FAREWELL TO BALANCE AND SURPLUS

Presidents and political parties used to propose paths to a balanced budget. Obama proposes to substitute stabilizing the debt/GDP ratio, a much weaker goal that requires balancing the budget excluding interest payments, the so-called primary budget. But he never achieves this, even after five and a half years of projected economic growth, withdrawal from Iraq and Afghanistan, and repaid financial bailouts. The 2015 budget still calls for a primary deficit of $181 billion (and a total deficit including interest payments of $752 billion).
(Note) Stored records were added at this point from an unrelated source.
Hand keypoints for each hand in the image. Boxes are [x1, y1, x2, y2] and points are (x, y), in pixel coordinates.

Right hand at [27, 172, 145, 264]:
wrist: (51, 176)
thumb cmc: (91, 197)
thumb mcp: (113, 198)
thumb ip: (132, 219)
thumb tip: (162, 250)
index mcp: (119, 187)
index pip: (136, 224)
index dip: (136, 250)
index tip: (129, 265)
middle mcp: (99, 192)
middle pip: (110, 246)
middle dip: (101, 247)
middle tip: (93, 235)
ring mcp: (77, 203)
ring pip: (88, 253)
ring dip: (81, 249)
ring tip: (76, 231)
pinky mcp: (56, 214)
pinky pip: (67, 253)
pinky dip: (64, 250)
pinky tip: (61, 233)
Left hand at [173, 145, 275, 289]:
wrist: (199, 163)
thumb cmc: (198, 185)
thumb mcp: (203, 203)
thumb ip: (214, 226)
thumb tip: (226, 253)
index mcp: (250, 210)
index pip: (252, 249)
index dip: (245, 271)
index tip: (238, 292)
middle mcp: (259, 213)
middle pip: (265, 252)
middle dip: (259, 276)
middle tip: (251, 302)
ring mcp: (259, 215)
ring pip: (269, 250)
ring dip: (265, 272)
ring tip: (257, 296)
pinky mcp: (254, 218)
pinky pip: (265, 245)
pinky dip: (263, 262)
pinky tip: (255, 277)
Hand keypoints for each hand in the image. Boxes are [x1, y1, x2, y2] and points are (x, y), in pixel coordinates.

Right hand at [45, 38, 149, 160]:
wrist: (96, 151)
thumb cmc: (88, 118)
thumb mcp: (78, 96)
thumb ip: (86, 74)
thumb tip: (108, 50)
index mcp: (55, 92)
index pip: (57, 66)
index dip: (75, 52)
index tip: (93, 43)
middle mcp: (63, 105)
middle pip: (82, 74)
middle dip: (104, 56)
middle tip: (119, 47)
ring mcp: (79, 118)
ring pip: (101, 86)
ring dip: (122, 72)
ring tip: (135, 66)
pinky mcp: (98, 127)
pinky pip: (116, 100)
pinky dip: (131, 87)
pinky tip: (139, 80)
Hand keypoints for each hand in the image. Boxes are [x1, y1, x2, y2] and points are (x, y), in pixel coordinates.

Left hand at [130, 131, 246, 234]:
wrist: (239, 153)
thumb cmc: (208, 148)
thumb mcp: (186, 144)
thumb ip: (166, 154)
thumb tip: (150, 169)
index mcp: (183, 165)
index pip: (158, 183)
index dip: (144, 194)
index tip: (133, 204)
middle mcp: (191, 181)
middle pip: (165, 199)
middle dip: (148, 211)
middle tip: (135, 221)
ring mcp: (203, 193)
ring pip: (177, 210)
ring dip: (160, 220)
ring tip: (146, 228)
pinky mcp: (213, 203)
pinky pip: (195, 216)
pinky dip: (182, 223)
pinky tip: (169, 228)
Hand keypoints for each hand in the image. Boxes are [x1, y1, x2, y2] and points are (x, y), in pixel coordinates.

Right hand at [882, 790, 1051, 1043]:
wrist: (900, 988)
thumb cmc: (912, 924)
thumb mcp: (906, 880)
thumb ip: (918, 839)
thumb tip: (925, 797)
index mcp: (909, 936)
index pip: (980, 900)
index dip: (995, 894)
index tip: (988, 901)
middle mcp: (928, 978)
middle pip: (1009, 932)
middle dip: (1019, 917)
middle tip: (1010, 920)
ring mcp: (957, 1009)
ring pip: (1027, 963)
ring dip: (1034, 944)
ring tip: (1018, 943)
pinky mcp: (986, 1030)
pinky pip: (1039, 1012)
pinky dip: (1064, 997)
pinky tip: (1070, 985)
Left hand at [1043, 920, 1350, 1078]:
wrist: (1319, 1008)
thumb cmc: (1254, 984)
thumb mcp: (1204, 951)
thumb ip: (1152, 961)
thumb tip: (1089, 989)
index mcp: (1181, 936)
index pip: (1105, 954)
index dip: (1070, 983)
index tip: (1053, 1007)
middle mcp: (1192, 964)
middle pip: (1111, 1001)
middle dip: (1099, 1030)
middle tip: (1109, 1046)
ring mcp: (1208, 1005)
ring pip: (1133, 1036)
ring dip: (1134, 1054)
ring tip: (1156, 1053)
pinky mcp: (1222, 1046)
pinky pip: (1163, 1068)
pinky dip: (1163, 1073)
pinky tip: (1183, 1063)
The president’s medium- and long-term budget plan is to outsource the plan to a commission he appoints to suggest ideas for balancing the primary budget by 2015.

The president promised, “We cannot continue to borrow against our children’s future,” but that is just what he proposes to do, at large multiples of what was previously considered irresponsible.

For perspective, returning 2015 spending to population growth plus inflation produces a primary surplus of $645 billion (3.3 percent of GDP). It is Obama’s spending that turns a short-run crisis into a medium-term debacle.

Two other factors greatly compound the risk from Obama’s budget plan. First, he is running up this debt and current and future taxes just as the baby boomers are retiring and the entitlement cost problems are growing, which will necessitate major reform. (Obama got no help from his predecessors: Bush’s growing Medicare prescription drug benefit was not funded, and Bill Clinton’s Social Security reform was a casualty of the Lewinsky scandal.) Second, the president’s programs increase the fraction of people getting more money back from the government than they pay in taxes to almost 50 percent, just as demography will drive it up further. That’s an unhealthy political dynamic.

Howard Baker, a former Senate majority leader, famously called Reaganomics, with its defense buildup, tax cuts, and budget deficits, a “riverboat gamble” (which, by the way, worked out well). Obama’s fiscal strategy is more akin to the voyage of the Titanic. Let’s hope he changes course soon enough to prevent disaster.